Retype exactly the lines of the material below, from the one containing "thumb mcp: (304, 314)" through the last, with both ends kept.
-- Opening Marker --
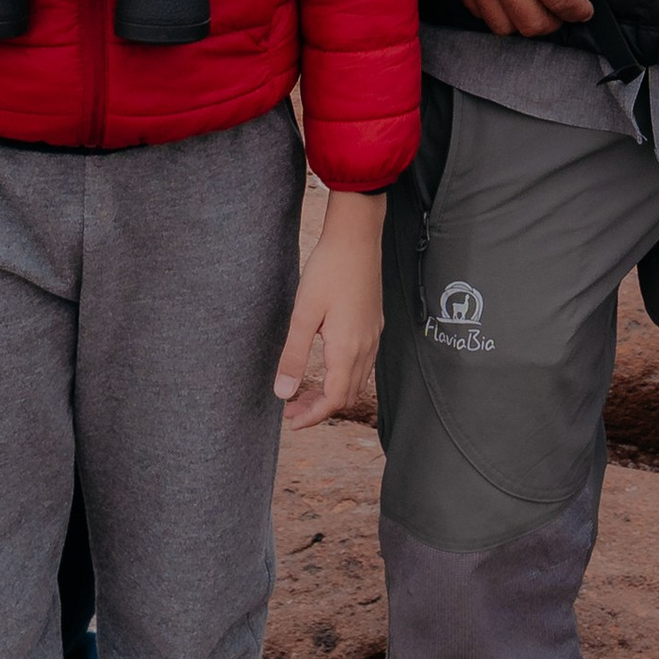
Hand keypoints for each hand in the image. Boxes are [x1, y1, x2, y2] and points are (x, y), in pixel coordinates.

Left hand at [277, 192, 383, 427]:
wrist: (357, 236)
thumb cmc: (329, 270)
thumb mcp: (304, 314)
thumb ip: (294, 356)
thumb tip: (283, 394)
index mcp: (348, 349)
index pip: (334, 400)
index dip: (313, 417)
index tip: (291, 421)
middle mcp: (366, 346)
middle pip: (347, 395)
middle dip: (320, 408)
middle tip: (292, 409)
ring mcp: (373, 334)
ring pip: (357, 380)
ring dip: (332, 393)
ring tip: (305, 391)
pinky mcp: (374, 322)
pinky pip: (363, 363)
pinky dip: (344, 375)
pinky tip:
-- Closing Marker --
- [ANSWER AREA]:
thumb mcp: (304, 314)
thumb ip: (294, 356)
thumb tip: (283, 394)
index mcp: (348, 349)
index pip: (334, 400)
index dip: (313, 417)
index tip: (291, 421)
middle mcp: (366, 346)
middle pip: (347, 395)
middle dip: (320, 408)
middle tip: (292, 409)
ring mcp: (373, 334)
ring pip: (357, 380)
ring dip: (332, 393)
ring tip: (305, 391)
pinky mcp: (374, 322)
pinky pip: (363, 363)
pinky dip: (344, 375)
pinky tip:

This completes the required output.